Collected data
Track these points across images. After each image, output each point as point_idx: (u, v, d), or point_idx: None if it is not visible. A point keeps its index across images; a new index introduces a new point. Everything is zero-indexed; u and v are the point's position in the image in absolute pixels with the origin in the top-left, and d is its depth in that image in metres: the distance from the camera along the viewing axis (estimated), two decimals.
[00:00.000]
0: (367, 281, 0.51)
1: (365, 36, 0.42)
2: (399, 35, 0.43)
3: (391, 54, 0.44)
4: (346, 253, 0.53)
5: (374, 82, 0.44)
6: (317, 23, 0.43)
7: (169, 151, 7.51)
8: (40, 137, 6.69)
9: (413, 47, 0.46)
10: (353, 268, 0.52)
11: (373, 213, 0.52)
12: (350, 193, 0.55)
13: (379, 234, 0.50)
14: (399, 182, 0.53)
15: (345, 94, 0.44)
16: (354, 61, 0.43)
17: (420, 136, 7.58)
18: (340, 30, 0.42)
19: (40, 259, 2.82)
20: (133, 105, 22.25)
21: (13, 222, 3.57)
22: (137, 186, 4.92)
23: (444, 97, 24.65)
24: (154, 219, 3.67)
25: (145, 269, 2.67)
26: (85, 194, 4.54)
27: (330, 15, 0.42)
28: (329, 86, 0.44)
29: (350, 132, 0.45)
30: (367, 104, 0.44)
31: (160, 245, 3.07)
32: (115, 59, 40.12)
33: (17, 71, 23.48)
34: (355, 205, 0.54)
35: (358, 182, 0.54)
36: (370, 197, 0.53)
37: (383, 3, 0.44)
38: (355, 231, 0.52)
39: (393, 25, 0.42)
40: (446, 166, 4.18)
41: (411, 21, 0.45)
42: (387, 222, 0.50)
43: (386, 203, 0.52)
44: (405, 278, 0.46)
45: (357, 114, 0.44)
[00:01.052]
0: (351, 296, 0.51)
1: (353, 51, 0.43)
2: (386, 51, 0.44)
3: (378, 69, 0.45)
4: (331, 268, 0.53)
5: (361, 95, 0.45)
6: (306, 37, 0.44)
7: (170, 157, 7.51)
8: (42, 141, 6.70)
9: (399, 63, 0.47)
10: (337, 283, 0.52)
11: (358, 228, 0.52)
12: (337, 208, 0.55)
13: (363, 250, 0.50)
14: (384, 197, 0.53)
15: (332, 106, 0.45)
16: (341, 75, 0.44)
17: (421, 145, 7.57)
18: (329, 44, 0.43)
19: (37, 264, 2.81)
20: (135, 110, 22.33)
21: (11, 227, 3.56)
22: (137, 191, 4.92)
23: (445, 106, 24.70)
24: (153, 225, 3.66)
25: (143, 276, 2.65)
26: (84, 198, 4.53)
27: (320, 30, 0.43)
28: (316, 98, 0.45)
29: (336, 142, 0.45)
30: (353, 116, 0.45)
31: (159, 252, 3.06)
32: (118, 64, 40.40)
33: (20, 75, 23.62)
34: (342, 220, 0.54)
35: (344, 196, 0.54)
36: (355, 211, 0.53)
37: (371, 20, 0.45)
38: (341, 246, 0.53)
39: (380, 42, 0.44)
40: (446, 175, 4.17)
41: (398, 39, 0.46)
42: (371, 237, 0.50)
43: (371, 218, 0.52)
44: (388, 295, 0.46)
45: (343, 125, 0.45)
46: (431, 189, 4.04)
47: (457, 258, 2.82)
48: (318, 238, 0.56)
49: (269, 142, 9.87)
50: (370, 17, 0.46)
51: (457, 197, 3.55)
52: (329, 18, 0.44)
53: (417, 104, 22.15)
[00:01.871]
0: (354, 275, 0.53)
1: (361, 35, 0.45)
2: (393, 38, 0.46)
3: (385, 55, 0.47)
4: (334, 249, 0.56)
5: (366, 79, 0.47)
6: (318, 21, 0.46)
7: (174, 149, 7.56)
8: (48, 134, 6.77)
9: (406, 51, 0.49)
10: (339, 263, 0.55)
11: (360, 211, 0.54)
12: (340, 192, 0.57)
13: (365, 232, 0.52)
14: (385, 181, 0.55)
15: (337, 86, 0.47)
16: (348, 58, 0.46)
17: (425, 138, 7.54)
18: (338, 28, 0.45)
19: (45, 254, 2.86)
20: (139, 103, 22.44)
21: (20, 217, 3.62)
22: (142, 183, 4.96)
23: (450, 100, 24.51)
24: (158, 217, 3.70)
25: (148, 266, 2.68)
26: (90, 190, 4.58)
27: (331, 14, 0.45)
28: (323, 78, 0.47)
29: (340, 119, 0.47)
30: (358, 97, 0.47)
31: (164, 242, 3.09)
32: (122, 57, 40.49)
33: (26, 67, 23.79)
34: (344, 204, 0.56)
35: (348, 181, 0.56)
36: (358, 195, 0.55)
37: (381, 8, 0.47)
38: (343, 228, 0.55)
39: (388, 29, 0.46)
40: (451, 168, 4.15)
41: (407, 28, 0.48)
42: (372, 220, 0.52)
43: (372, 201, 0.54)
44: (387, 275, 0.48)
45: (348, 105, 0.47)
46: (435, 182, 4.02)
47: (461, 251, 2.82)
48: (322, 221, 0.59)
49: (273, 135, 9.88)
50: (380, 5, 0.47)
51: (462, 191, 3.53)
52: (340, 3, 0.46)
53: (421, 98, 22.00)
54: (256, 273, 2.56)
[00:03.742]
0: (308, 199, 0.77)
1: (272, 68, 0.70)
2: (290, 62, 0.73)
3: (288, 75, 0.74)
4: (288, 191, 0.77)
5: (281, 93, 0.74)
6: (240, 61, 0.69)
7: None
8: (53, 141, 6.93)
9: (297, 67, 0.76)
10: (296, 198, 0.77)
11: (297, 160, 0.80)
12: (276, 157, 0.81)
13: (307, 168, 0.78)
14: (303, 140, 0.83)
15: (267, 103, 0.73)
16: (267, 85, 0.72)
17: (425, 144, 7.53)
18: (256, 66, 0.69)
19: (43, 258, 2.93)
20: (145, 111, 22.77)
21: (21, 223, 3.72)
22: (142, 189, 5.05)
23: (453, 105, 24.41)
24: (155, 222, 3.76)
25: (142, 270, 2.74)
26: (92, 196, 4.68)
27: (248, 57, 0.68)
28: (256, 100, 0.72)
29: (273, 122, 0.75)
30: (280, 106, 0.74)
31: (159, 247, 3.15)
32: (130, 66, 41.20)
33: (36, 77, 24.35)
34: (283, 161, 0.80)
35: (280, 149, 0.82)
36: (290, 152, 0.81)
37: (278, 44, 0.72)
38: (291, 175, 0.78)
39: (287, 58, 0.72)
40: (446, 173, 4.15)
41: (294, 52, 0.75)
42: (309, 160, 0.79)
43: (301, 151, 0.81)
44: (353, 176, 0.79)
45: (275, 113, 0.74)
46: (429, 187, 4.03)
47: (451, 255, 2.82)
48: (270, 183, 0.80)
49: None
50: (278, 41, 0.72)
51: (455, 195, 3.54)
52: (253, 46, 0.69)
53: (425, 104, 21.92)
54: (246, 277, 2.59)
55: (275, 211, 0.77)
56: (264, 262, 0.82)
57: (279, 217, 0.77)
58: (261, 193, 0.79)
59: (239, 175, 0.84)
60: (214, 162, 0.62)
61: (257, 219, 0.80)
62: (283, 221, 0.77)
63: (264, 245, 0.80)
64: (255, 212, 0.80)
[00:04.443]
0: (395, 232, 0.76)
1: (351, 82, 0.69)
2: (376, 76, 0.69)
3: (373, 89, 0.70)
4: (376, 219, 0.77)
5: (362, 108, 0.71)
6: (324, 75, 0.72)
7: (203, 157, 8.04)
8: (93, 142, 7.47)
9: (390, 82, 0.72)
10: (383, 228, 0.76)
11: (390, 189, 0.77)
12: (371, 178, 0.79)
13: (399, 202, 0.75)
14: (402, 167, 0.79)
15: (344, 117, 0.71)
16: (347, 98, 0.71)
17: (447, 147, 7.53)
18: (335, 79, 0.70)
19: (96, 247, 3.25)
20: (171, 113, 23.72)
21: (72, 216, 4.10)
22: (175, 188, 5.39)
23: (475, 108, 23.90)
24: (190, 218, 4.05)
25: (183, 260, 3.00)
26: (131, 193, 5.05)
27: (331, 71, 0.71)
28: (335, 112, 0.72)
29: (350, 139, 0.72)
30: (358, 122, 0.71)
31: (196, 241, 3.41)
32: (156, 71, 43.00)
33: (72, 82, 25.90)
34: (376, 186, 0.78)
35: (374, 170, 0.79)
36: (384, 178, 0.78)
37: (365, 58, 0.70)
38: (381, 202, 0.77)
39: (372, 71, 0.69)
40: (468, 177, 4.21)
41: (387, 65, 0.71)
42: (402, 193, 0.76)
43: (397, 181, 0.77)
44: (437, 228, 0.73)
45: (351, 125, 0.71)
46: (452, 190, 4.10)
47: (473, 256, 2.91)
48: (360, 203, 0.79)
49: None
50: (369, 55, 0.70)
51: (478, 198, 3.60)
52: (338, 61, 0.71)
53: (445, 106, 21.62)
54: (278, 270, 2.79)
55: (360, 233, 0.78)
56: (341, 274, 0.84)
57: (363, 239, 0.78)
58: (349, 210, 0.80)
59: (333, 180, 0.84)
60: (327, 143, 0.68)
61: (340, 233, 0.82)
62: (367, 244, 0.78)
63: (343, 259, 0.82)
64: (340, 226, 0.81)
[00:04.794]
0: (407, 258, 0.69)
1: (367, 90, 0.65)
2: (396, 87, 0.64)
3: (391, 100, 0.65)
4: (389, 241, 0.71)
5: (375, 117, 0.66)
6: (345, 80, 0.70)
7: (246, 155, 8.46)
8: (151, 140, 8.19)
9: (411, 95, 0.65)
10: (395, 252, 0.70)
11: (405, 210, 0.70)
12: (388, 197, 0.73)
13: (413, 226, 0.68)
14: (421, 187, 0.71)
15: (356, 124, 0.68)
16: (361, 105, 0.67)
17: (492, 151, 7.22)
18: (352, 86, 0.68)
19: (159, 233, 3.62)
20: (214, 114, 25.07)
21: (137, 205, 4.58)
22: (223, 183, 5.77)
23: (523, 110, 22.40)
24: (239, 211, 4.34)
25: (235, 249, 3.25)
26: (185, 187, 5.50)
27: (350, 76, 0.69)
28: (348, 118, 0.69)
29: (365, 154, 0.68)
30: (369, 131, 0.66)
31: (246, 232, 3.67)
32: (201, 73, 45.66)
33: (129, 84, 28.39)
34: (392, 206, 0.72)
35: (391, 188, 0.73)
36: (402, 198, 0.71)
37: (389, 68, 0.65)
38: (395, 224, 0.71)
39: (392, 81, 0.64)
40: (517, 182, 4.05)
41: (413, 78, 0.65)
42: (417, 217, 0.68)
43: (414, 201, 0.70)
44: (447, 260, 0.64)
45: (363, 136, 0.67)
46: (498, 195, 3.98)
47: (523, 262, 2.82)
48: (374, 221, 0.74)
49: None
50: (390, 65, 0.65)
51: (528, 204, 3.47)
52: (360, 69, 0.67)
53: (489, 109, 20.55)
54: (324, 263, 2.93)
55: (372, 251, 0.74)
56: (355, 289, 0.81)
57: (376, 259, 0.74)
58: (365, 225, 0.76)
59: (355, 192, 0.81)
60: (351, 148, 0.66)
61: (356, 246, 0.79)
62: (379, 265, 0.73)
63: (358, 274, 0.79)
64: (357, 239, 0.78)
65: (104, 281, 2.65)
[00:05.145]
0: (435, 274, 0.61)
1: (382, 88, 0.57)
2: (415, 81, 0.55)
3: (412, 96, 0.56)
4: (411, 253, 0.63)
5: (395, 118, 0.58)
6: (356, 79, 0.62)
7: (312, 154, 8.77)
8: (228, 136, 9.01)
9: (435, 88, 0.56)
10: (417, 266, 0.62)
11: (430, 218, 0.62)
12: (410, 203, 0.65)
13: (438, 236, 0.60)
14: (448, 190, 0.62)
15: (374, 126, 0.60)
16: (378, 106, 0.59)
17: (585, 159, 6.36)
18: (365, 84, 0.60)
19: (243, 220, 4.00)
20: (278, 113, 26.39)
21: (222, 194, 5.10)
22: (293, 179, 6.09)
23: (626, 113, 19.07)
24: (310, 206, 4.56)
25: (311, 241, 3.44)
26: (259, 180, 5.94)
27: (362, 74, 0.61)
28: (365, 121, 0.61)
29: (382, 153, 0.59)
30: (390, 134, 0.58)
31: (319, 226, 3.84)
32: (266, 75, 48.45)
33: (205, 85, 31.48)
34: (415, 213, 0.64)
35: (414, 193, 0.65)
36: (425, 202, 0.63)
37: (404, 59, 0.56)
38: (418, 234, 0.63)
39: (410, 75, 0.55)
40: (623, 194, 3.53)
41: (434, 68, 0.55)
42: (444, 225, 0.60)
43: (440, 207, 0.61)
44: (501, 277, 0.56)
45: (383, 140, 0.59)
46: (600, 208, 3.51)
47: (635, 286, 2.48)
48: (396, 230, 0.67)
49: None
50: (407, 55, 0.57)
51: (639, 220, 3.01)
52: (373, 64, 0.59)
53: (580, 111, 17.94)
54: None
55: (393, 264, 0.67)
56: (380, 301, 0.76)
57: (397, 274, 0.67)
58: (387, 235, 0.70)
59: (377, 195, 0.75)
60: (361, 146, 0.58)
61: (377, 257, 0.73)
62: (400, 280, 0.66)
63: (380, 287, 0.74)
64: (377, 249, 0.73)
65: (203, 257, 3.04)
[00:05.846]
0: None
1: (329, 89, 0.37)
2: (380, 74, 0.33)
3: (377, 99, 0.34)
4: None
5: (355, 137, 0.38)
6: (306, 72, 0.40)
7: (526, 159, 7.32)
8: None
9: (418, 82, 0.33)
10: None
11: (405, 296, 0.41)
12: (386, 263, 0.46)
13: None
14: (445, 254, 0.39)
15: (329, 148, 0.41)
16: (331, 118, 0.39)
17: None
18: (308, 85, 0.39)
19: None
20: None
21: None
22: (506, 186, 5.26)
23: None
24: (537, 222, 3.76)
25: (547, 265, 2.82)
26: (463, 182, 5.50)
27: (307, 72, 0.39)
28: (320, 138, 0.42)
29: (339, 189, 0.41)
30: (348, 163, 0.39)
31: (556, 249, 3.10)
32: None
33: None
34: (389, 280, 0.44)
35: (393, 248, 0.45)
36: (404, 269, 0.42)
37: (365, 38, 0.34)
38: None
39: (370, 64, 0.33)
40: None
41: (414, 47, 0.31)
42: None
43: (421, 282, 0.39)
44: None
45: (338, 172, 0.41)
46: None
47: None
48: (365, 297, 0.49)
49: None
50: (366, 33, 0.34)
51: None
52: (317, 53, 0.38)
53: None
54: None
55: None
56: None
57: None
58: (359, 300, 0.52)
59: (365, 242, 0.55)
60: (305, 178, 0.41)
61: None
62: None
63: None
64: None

▶ **Exercise**: Return nothing but the lines from the top of the records above through the line that has "45: (357, 114, 0.44)". Keep each one exact.

▶ **Answer area**:
Track these points across images. After each image, output each point as point_idx: (u, v, d), or point_idx: None if it is not visible. A point keeps its index across images; a new index introduces a new point. Everything is zero-indexed; u and v are the point's position in the image in absolute pixels with the origin in the top-left, and d is its depth in that image in metres: the distance from the camera along the viewing axis (estimated), two decimals.
[00:00.000]
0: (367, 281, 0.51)
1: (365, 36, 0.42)
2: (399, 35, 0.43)
3: (391, 54, 0.44)
4: (346, 253, 0.53)
5: (374, 82, 0.44)
6: (317, 23, 0.43)
7: (169, 151, 7.51)
8: (40, 137, 6.69)
9: (413, 47, 0.46)
10: (353, 268, 0.52)
11: (373, 213, 0.52)
12: (350, 193, 0.55)
13: (379, 234, 0.50)
14: (399, 182, 0.53)
15: (345, 94, 0.44)
16: (354, 61, 0.43)
17: (420, 136, 7.58)
18: (340, 30, 0.42)
19: (40, 259, 2.82)
20: (133, 105, 22.25)
21: (13, 222, 3.57)
22: (137, 186, 4.92)
23: (444, 97, 24.65)
24: (154, 219, 3.67)
25: (145, 269, 2.67)
26: (85, 194, 4.54)
27: (330, 15, 0.42)
28: (329, 86, 0.44)
29: (350, 132, 0.45)
30: (367, 104, 0.44)
31: (160, 245, 3.07)
32: (115, 59, 40.12)
33: (17, 71, 23.48)
34: (355, 205, 0.54)
35: (358, 182, 0.54)
36: (370, 197, 0.53)
37: (383, 3, 0.44)
38: (355, 231, 0.52)
39: (393, 25, 0.42)
40: (446, 166, 4.18)
41: (411, 21, 0.45)
42: (387, 222, 0.50)
43: (386, 203, 0.52)
44: (405, 278, 0.46)
45: (357, 114, 0.44)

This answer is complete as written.